PHOTO (click to download): Sébastien Ogier is back at the wheel of M-Sport’s Ford Fiesta to chase a sixth World Rally Championship (Jeremy Rogers pic).
Having won the winter classic every year since 2014 and in 2009, the Frenchman should be favourite when he takes the start in Monaco’s Casino Square, but will be challenged by a field of the world’s fastest rally drivers determined to finally break his incredible run.
Ogier rated the 2017 title his greatest achievement after a season that saw seven drivers and all four manufacturer teams win rallies in the faster, new-era cars. While his M-Sport Ford and the Hyundais, Toyotas and Citroëns are little changed for 2018, new driver and team combinations have revitalised the competition and especially a clutch of drivers who believe they are ready for the crown.

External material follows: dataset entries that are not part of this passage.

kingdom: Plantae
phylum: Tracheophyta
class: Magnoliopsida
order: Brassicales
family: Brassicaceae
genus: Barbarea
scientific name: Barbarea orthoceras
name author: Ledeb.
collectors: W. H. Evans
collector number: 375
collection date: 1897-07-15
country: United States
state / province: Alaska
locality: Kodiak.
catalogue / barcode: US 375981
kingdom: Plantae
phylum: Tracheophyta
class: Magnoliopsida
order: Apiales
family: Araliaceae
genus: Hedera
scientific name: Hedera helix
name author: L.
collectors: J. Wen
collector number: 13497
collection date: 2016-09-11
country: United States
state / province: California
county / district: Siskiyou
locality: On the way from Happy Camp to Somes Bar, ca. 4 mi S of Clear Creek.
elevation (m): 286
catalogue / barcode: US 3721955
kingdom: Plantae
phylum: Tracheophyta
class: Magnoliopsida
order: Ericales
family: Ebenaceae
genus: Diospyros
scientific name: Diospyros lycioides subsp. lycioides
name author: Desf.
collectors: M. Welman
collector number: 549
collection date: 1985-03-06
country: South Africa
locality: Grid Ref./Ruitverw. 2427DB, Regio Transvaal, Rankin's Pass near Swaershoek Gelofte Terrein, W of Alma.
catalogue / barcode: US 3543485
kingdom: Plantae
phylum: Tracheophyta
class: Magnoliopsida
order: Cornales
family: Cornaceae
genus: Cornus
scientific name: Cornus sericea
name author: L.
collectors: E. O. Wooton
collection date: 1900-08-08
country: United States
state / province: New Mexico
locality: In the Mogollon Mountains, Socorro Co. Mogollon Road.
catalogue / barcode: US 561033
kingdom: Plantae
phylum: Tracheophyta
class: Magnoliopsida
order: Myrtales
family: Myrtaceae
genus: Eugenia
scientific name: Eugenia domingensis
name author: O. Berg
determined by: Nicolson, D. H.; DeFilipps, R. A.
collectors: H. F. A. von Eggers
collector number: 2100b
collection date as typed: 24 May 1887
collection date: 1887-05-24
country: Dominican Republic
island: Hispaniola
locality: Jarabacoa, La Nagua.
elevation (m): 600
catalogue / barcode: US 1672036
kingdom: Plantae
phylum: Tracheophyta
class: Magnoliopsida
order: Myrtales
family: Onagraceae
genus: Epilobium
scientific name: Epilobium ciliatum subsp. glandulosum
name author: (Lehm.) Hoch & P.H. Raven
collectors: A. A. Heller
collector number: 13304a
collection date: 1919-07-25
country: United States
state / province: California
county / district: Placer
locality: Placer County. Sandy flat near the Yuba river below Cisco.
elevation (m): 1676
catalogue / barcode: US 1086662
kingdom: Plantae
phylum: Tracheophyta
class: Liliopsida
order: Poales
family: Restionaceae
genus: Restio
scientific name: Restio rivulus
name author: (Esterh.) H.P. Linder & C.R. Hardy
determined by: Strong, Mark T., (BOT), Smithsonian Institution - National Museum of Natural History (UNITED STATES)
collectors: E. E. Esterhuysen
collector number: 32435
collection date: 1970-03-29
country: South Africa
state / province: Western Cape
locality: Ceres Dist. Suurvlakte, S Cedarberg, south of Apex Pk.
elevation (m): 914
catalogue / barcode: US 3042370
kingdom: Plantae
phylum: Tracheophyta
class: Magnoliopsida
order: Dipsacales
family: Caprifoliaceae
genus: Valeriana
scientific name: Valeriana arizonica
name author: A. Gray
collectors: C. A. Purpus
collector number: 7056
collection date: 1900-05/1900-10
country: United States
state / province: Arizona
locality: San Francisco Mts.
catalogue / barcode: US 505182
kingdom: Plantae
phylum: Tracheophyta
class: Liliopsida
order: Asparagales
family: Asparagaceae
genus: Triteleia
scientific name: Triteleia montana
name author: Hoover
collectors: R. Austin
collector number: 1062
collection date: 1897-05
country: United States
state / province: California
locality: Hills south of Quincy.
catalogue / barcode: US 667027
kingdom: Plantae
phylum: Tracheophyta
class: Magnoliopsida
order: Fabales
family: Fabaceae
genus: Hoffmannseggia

Rallye Monte-Carlo is the first of 13 events in the 2018 WRC, which closes with Kennards Hire Rally Australia on the New South Wales Coffs Coast on 15-18 November.
After the official start, it takes in two night stages before spending two days in the French Hautes-Alpes around the town of Gap – Ogier’s birthplace. It returns to Monaco on Saturday night and the final stages are run in the mountains behind the principality before a podium ceremony in front of the royal palace on Sunday afternoon.
The Monte, first run in 1911, is one of rallying’s greatest challenges. Although run on sealed roads, the weather almost guarantees a treacherous mix of ice, snow, dry and wet surfaces. Ability to read the road, correct tyre choices and information from advance reconnaissance crews are essential for drivers.
Manufacturer champion M-Sport starts the event with a powerful line-up comprising Ogier, Rally Great Britain winner Elfyn Evans – newly-promoted as the champion’s teammate – and former Monte-Carlo winner Bryan Bouffier. In a new deal, Ford has contributed extra, high-level technical support to boost the performance of the Ford Fiesta WRC car.
“We will need to work hard as the competition will be very tough. Every team has a winning car and a winning driver so everyone is a threat and we need to be ready right from the start,” Ogier said.
“It’s such a challenging start to the season – the ultimate test with extreme conditions that can see us go from dry tarmac to pure ice and snow in the space of a single stage.”
Experts say Hyundai’s i20 Coupe is the fastest car, but pressure will be on Belgian driver Thierry Neuville to avoid repeating a mistake that cost almost certain victory last year and contributed to him eventually falling just short of Ogier in the title contest. The 2017 Rally Australia winner will be joined by 2016 Rally Australia winner Andreas Mikkelsen of Norway – starting his first full season with the Korean team – and Spanish tarmac specialist Dani Sordo.
Like Neuville, Toyota’s veteran Jari-Matti Latvala and new signing Ott Tänak are determined to challenge Ogier. Former teammates of Ogier, both have said being at Toyota frees them to fight for the championship. With Esapekka Lappi, Toyota has three drivers who won rallies last season, plus an improved version of the Yaris car that scored a sensational second place in its Monte-Carlo comeback debut.
A win for Citroën would be its eighth and bury memories of 2017, when its C3 car often failed to meet expectations, despite Kris Meeke winning in Mexico and Spain. Meeke will be joined in the two-car entry by fellow Irishman Craig Breen, but the team will have little time to settle under the new management of Pierre Budar, who started his job only on Monday.